The percentage of those still taking each medication at the time of the study was highest in the broad spectrum AED, such as RUF (100%, N=6), LTG (53%, N=19), VPA (45%, N=31), and ZNS (42%, N=12).  Intolerable adverse effects were reported most frequently in those taking LEV (52%, most common behavioral), ZNS (50%, sedation), clobazam (CLB; 50%, sedation), OXC (50%, sedation) and TPM (48%, sedation).

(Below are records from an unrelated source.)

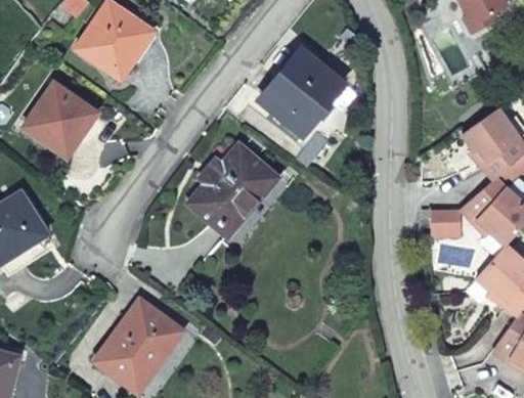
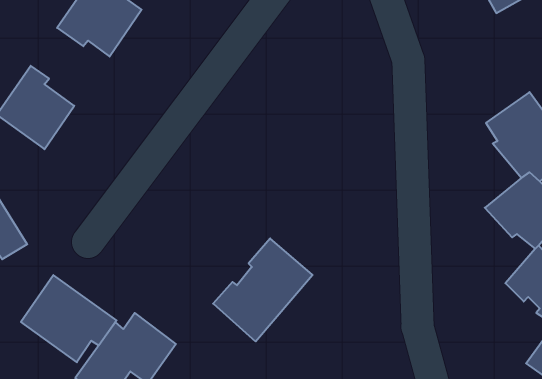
building: [264,49,336,133] -> none
building: [188,144,277,236] -> [213,238,313,341]
building: [431,209,461,237] -> none
building: none -> [21,275,117,362]

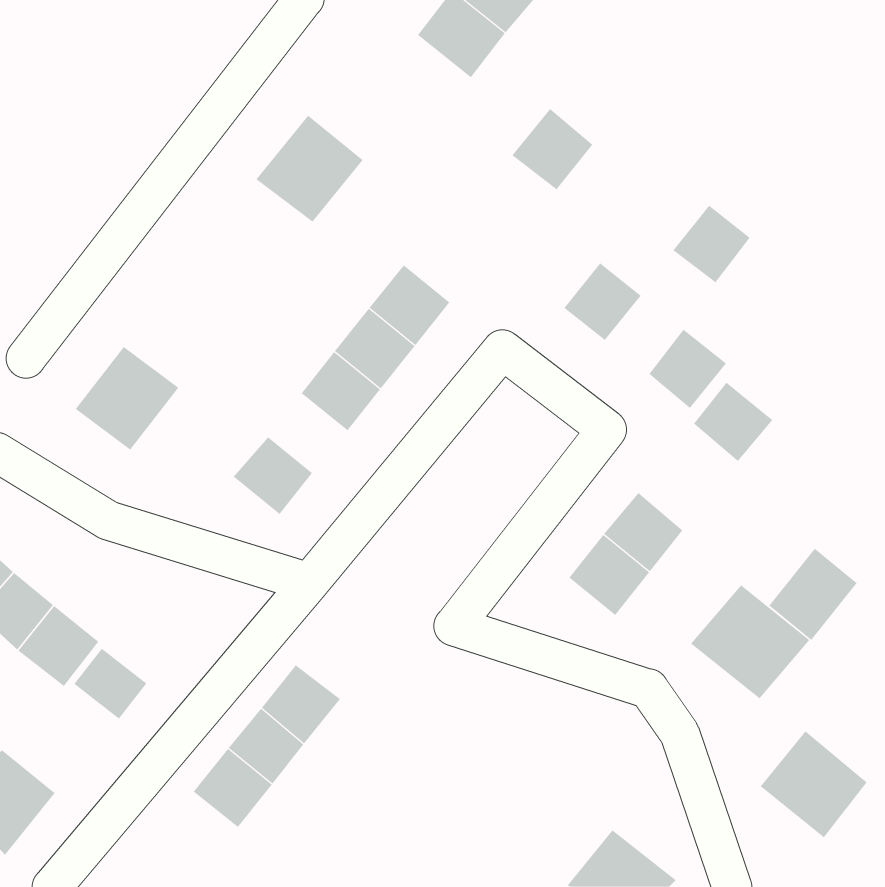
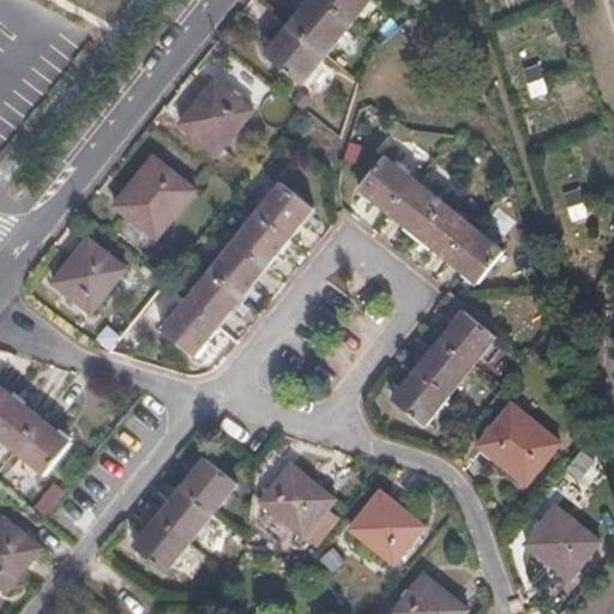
building: none -> [264,24,325,84]
building: [512,108,593,190] -> [357,156,414,212]
building: [672,205,751,283] -> [417,204,471,258]
building: none -> [113,157,193,237]
building: [693,382,773,462] -> [440,311,495,366]
building: none -> [185,271,240,326]
building: [768,548,858,641] -> none
building: [74,648,147,720] -> none
building: none -> [259,464,332,536]
building: none -> [348,490,421,564]

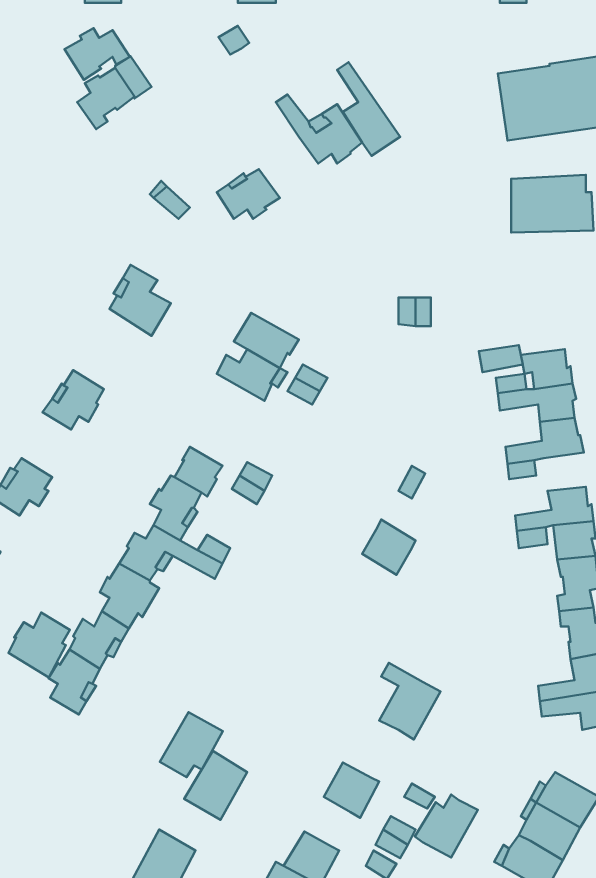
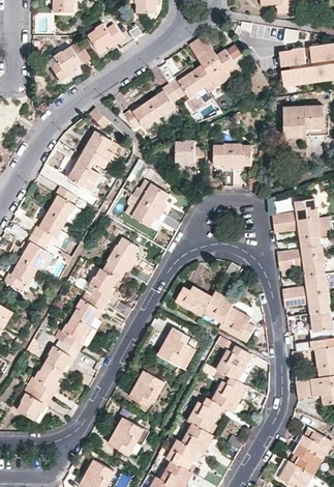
building: [65,28,130,80] -> [87,25,122,53]
building: none -> [195,40,240,85]
building: none -> [147,85,179,118]
building: none -> [78,133,116,169]
building: none -> [175,141,202,166]
building: none -> [213,145,250,167]
building: none -> [47,188,74,222]
building: none -> [19,234,45,269]
building: none -> [110,237,138,263]
building: none -> [301,256,324,277]
building: none -> [174,286,211,316]
building: none -> [218,308,252,342]
building: none -> [157,328,187,366]
building: [9,613,70,678] -> [17,389,50,424]
building: none -> [217,348,250,380]
building: [160,712,223,777] -> [128,370,162,405]
building: none -> [168,440,196,469]
building: [415,794,478,858] -> [188,398,222,432]

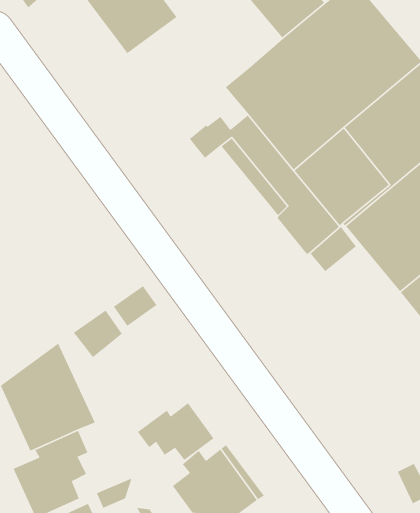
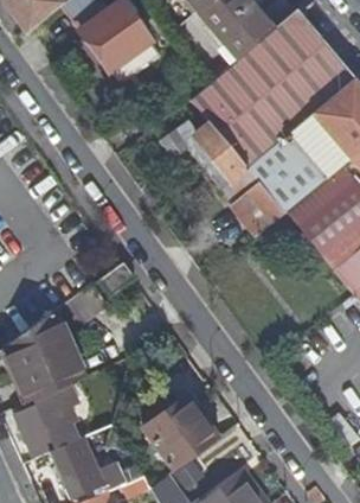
building: [137,402,215,461] -> none

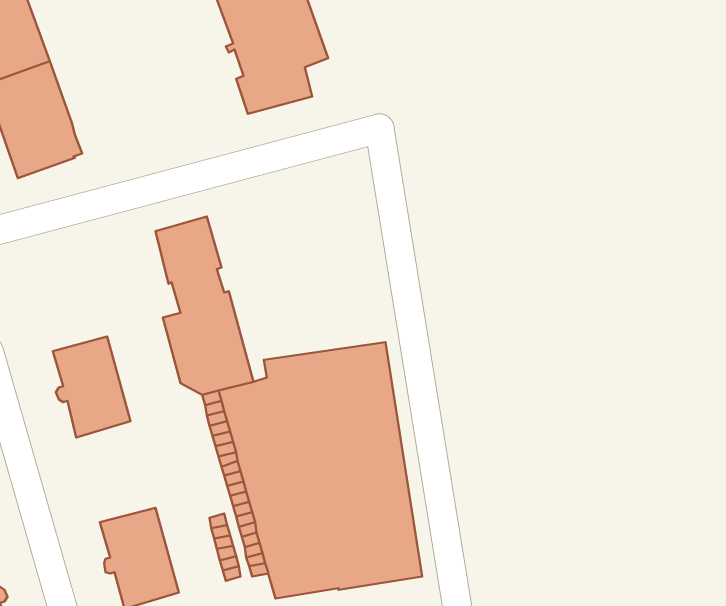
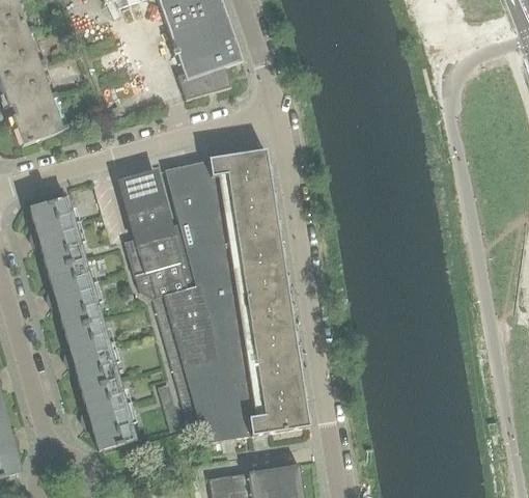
building: none -> [165,148,282,274]
building: none -> [30,195,85,267]
building: none -> [63,316,119,388]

Only a few respondents had family members who tried nonpharmcologic treatments, such as the ketogenic diet (N=1), vagus nerve stimulation (N=7), gluten free diet (N=1) and surgical resection (N=1).  Not enough data were available to allow an adequate analysis of efficacy or tolerability of these treatments.

Summary

Epilepsy is common in idic(15) with a high prevalence of infantile spasms and is typically refractory to medication.  Although the epilepsy phenotype in idic(15) appears to be most consistent with a LGS-type of epilepsy and responds best to broad spectrum AED, the seizures also respond well to CBZ, which typically exacerbates LGS, suggesting that these epilepsies may be more multifocal than generalized.  These seizures did not respond well to typical benzodiazepines, with lower response rates and relatively higher rates of seizure exacerbation, although CLB, an atypical benzodiazepene, was relatively effective and had no reported seizure exacerbations.  This study suggests that GABAergic medications, such as typical benzodiazepenes and vigabitran, may have a relative lack of efficacy in dup15q syndrome. It is possible this is due to abnormal GABAergic transmission resulting from the duplication of a cluster of GABA beta3 receptor genes in the 15q11.2-13 region.  Seizures in those with int dup(15) are less common, likely due to one duplicated copy as opposed to 2 copies in idic(15), with a frequency similar to the general autism spectrum population.  Although this is the largest study to date assessing epilepsy in this population, the results may be susceptible to bias since it was a questionnaire-based study.  Larger studies, ideally prospective studies, would be necessary to make definitive determinations regarding the treatment of seizures in this population.